Brics a damp squib: Narendra Modi govt should check its obsession with Pakistan
The Brics summit and the overlapping Bimstec outreach meet of regional powers in Goa over the weekend were hyped up beyond expectation to deliver unrealistic results.
The Brics summit and the overlapping Bimstec outreach meet of regional powers in Goa over the weekend were hyped up beyond expectation to deliver unrealistic results. "It was a damp squib," said former Cabinet Secretary Naresh Chandra. While terrorism was part of the Goa Declaration, Pakistan was not named. This had to do with China, and Russia did not try to overrule President Xi Jinping either. In its obsession with Pakistan, India overlooked the obvious: China would play its hand.
Beijing had done so on the issue of Nuclear Suppliers Group (NSG) and over Masood Azhar in the UN Security Council. Why did India believe that China would change its views? That is a question both Indian diplomats and the government must answer.
Goa was to play a pivotal part in India’s diplomatic efforts to isolate Pakistan. Terror emanating from Pakistan was to be the main focus at both these meets. Ever since the Uri attack, Indian diplomacy has got stuck on a one point agenda: get the world to side with you and condemn Pakistan. This is all very well, but at a time when Indian ambitions of being a global player under Prime Minister Narendra Modi is soaring, the constant focus on Pakistan is bringing the country down to the India-Pakistan sub continental matrix.
This is something successive governments had fought against for decades. Delhi would be piqued, if visiting dignitaries, especially from the US and other western nations, would also visit Pakistan. India wanted to break away from this with its connotations of the South Asian context. After Uri, India’s entire foreign policy seems to be entirely focused on Pakistan.
"The Goa meet is a textbook lesson on how not to conduct India's diplomacy," said the former bureaucrat who has a good hold on foreign affairs. He was also India’s ambassador to the US when India conducted its nuclear tests in 1998. Considering that the Brazil-Russia-India-China-South Africa grouping of the emerging economies is more a trade body, it was not a forum to hammer home the point about Pakistan and terror. India's diplomatic surge in Brics was ill-timed.
Much more important is the fact that with China batting for Pakistan all along, it was to be expected that no anti-Pakistan statement would be reflected in the communiqué at the end of the Summit. Indian diplomats are well aware of the changing relations in world politics. Russia’s ties with the US has reached rock bottom. It is almost as if the Cold War era is back.
On Syria, Russia and US are on opposite sides. Washington has accused President Vladimir Putin’s men of trying to influence the US elections by hacking into sensitive email accounts. Putin is now the villain, much like what Iraq’s Saddam Hussain was before the Iraq invasion. Putin is smarting under the US insults, which are thrown at him every single day. He is coming closer to China and in the equation, China for the moment is calling the shots.
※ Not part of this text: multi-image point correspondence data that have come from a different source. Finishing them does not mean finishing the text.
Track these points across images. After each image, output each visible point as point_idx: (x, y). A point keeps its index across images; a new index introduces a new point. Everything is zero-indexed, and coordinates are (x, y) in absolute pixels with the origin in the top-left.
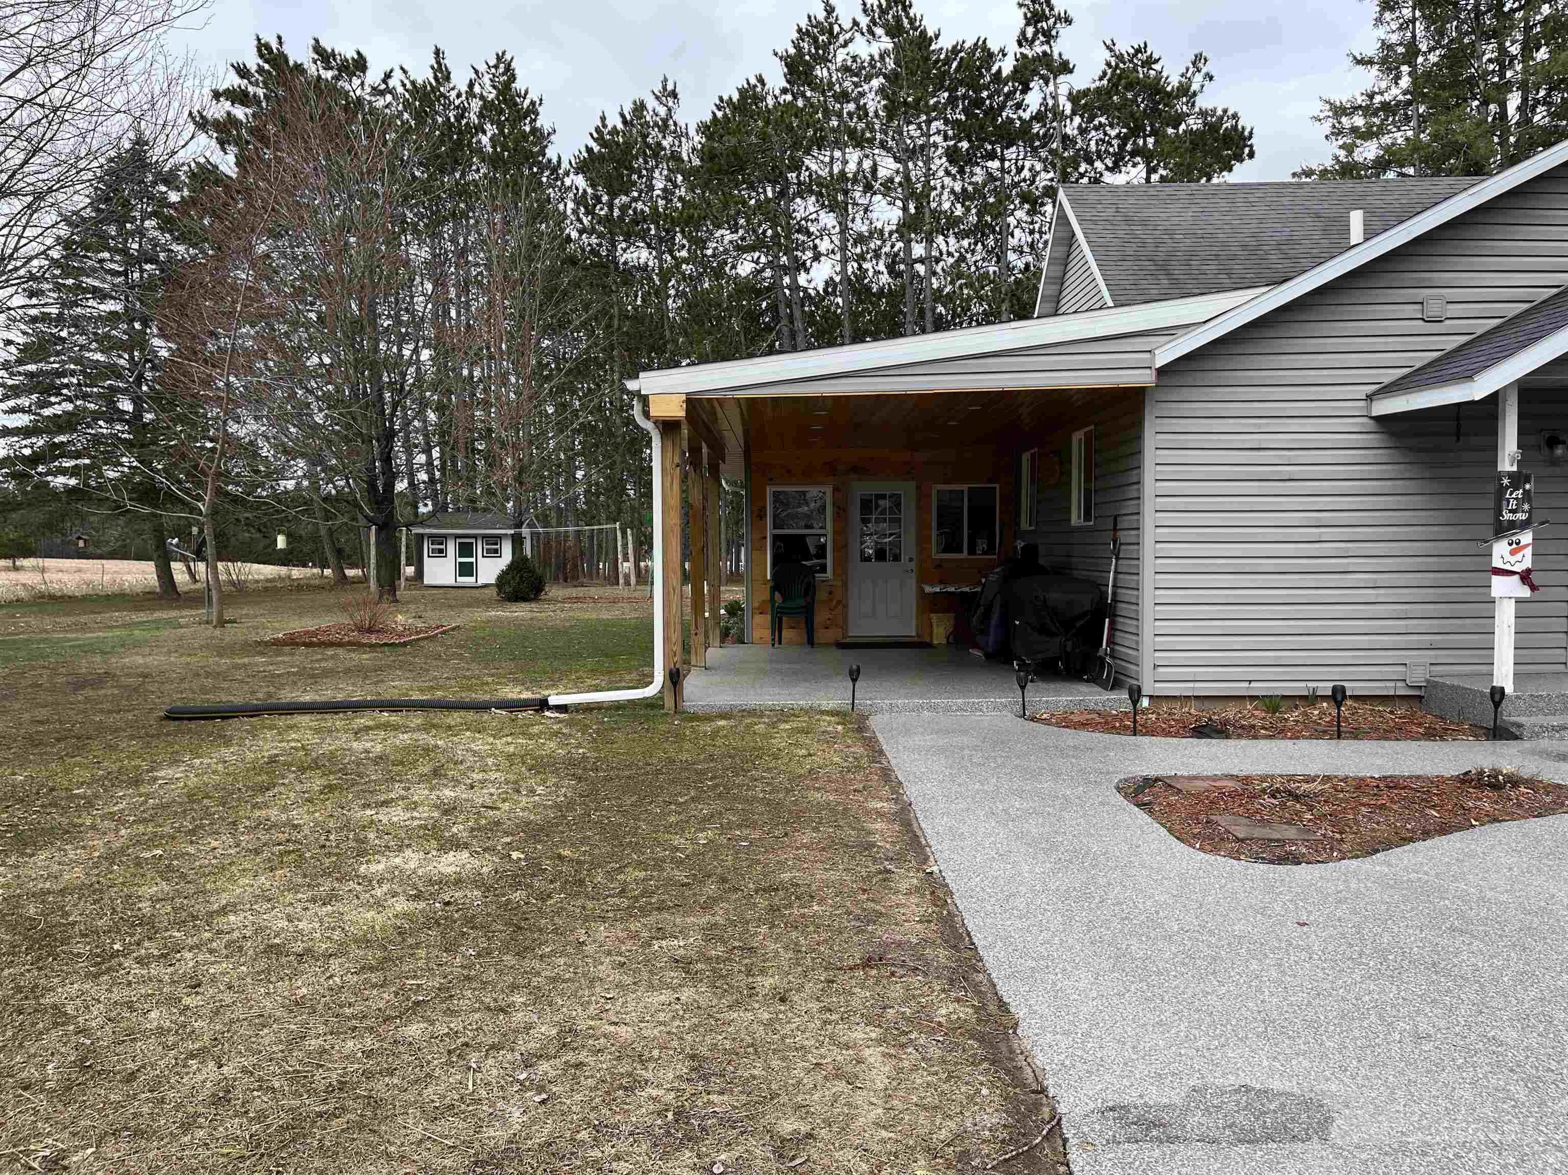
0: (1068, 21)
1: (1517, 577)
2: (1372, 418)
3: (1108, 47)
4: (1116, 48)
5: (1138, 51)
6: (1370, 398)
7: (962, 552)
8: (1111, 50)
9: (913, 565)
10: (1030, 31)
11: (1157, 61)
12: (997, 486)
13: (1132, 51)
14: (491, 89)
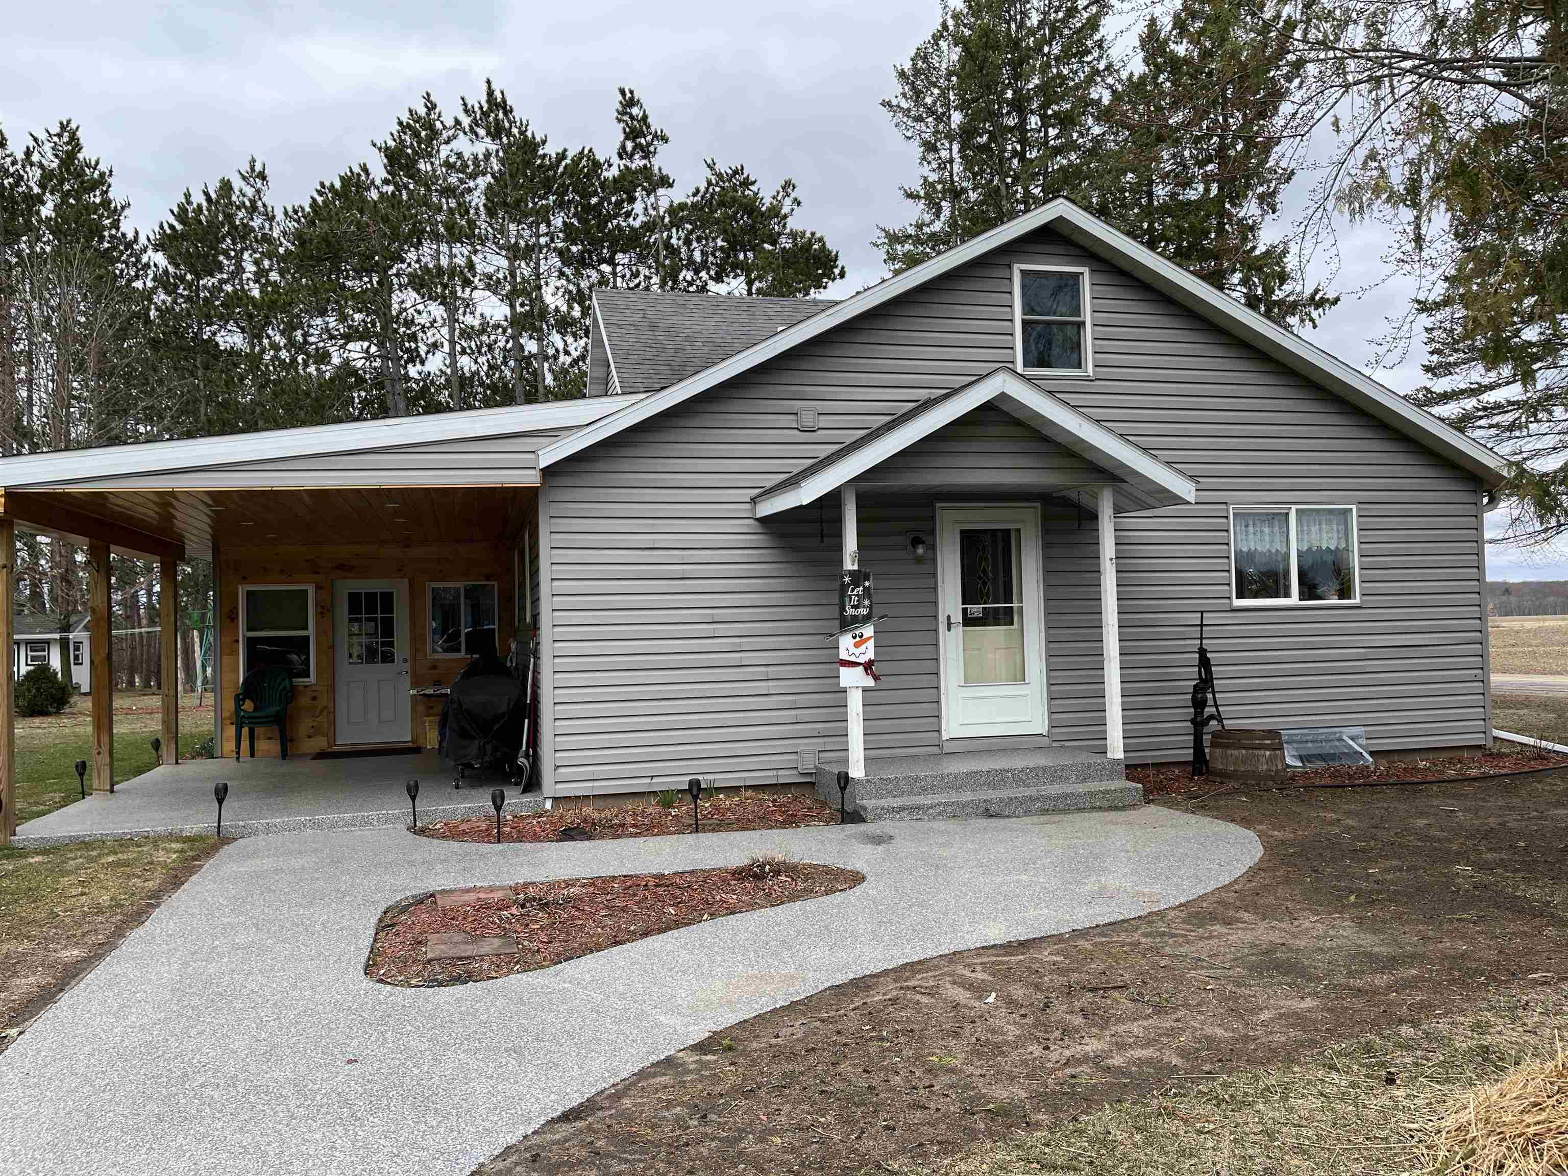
0: (665, 139)
1: (861, 668)
2: (757, 519)
3: (709, 166)
4: (717, 167)
5: (736, 172)
6: (754, 501)
7: (459, 651)
8: (712, 169)
9: (407, 666)
10: (629, 145)
11: (753, 183)
12: (496, 583)
13: (730, 172)
14: (52, 158)
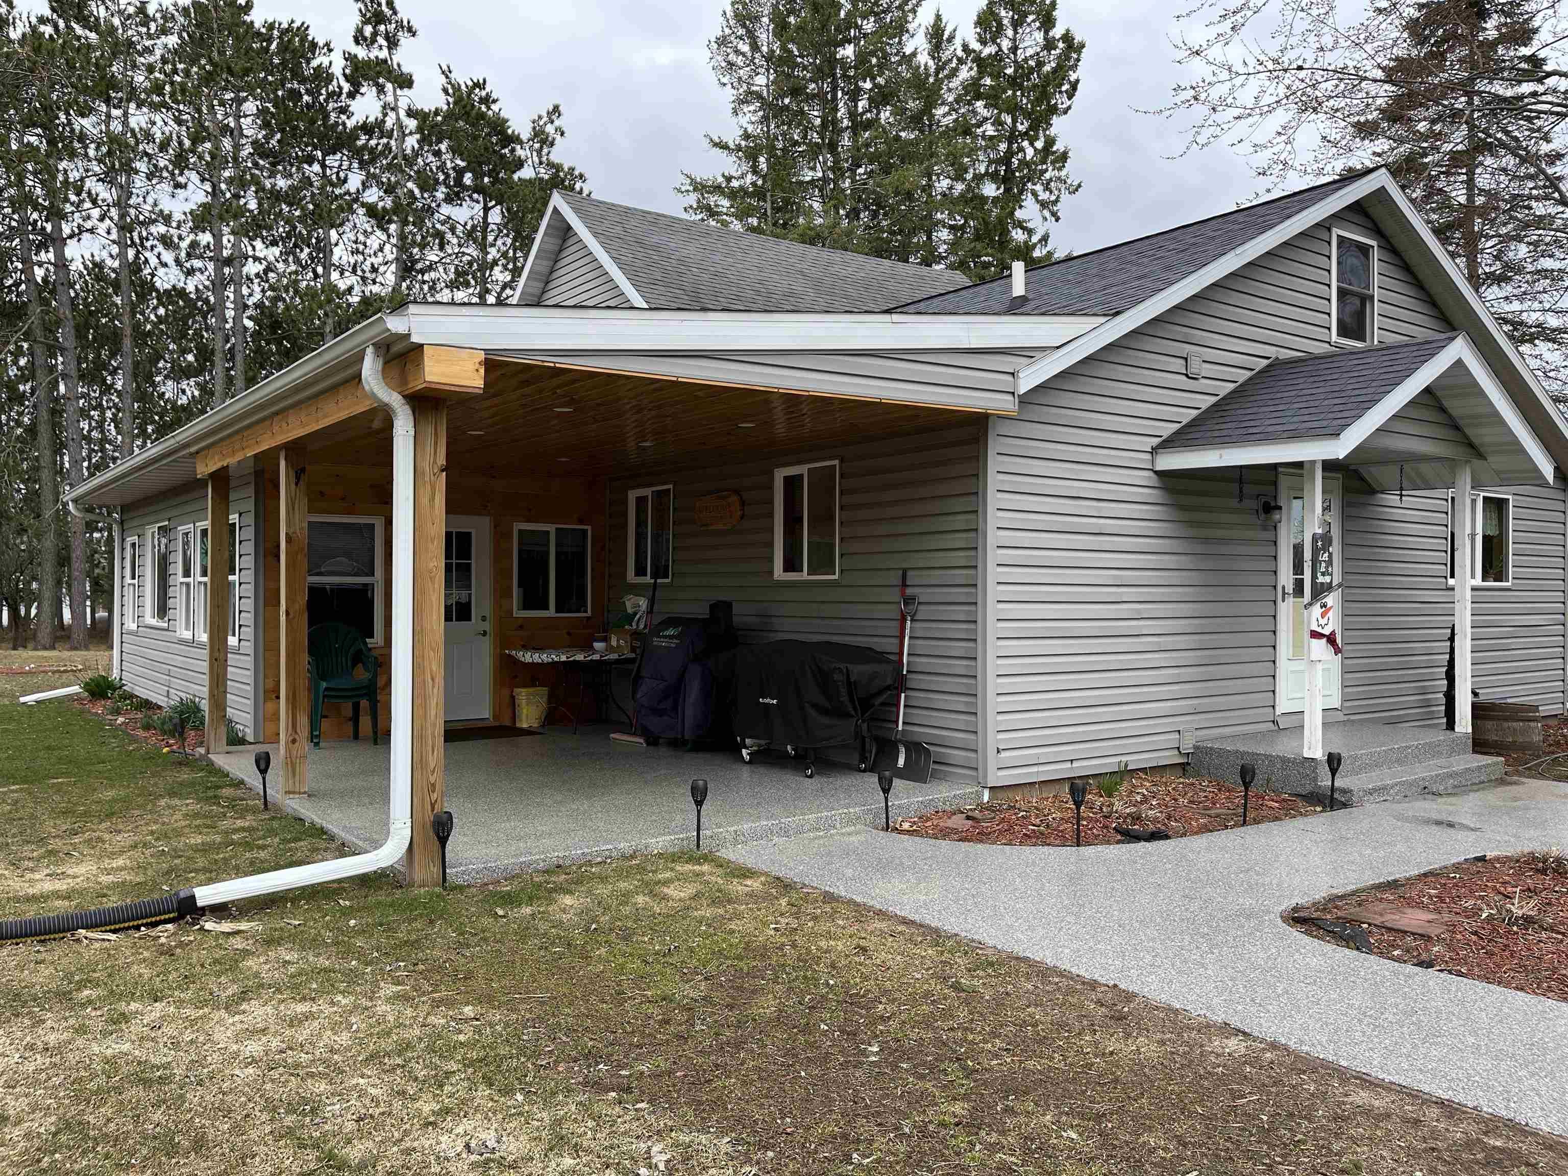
0: (412, 32)
1: (1324, 640)
2: (1156, 472)
3: (443, 72)
4: (452, 76)
5: (477, 85)
6: (1154, 451)
7: (546, 608)
8: (447, 77)
9: (487, 626)
10: (368, 30)
11: (494, 101)
12: (589, 528)
13: (470, 83)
At the same time, Moscow cannot but be unaware of India’s growing closeness to the US. Moscow's overtures to Pakistan, including holding of joint military exercises, may also be due to China’s prodding.
According to Chandra, Russia is keen to be a part of the China-Pakistan economic corridor. This may one day also extend to Afghanistan. In these circumstances India would have been day dreaming if it wanted a strong anti-Pakistan statement. Islamabad will be crowing that the two major powers, China and India’s old friend Russia had refused to turn Brics into a anti-Pakistan platform.
India's ultra nationalist media has also played into the narrative. Either a country is with India or against India. There are no shades here. Other countries national and strategic interests are of little importance. Condemn Pakistan and make it pay for its sponsorship of terrorism. India is delighted with phrases describing Pakistan as the ivy league of terror, a fountain head of terror. But in the end except for pleasing the domestic audience, what does it achieve? Precious little.
Much was made of a young Indian diplomat being fielded at the UN General Assembly to reply to Nawaz Sharif’s Kashmir-centric speech, but what did that achieve really. Again the domestic constituency was thrilled, but what else. Perhaps this is what the government is hoping to impress ahead of crucial elections in pivotal states like Uttar Pradesh, Punjab and Manipur early next year.
India has been more successful with the Bimstec countries. Bangladesh and Bhutan are with India. So is Sri Lanka, though the government is coming under criticism for pulling out of Saarc, at what is seen as following India’s diktat. Nepal’s Prachanda is also under fire. The smaller regional powers may well be with Delhi but that is neither here or there, when Russia and China have stood by Pakistan.